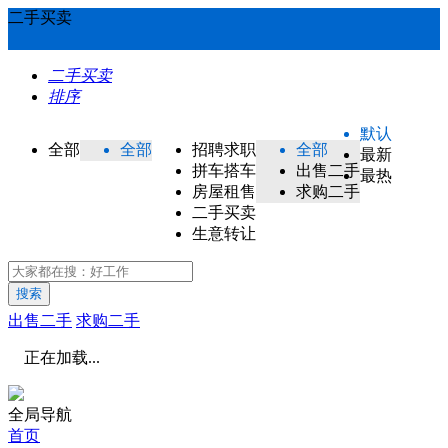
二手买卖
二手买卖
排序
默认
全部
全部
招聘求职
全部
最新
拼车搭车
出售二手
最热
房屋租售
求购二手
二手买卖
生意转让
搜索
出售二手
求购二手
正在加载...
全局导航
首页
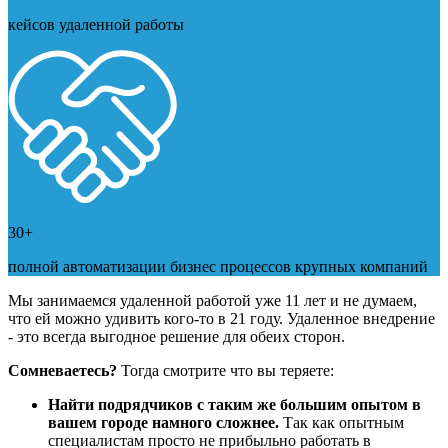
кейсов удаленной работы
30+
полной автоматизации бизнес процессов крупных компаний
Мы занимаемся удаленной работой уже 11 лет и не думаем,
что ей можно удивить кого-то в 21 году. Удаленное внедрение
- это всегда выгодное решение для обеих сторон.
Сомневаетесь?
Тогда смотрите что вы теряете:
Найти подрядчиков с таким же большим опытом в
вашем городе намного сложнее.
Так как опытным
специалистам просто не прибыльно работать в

- - -

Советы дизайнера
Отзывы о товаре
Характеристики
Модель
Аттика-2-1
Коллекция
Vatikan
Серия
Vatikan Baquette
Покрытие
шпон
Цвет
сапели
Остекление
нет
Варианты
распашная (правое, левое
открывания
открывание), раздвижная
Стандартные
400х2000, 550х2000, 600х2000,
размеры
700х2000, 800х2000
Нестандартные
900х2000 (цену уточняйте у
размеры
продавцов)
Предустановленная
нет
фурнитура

- - -

*What you need to do*
Compute how many lines of the records above hold the string "удаленной". Give the number with no other output.

*Result for this exercise*
2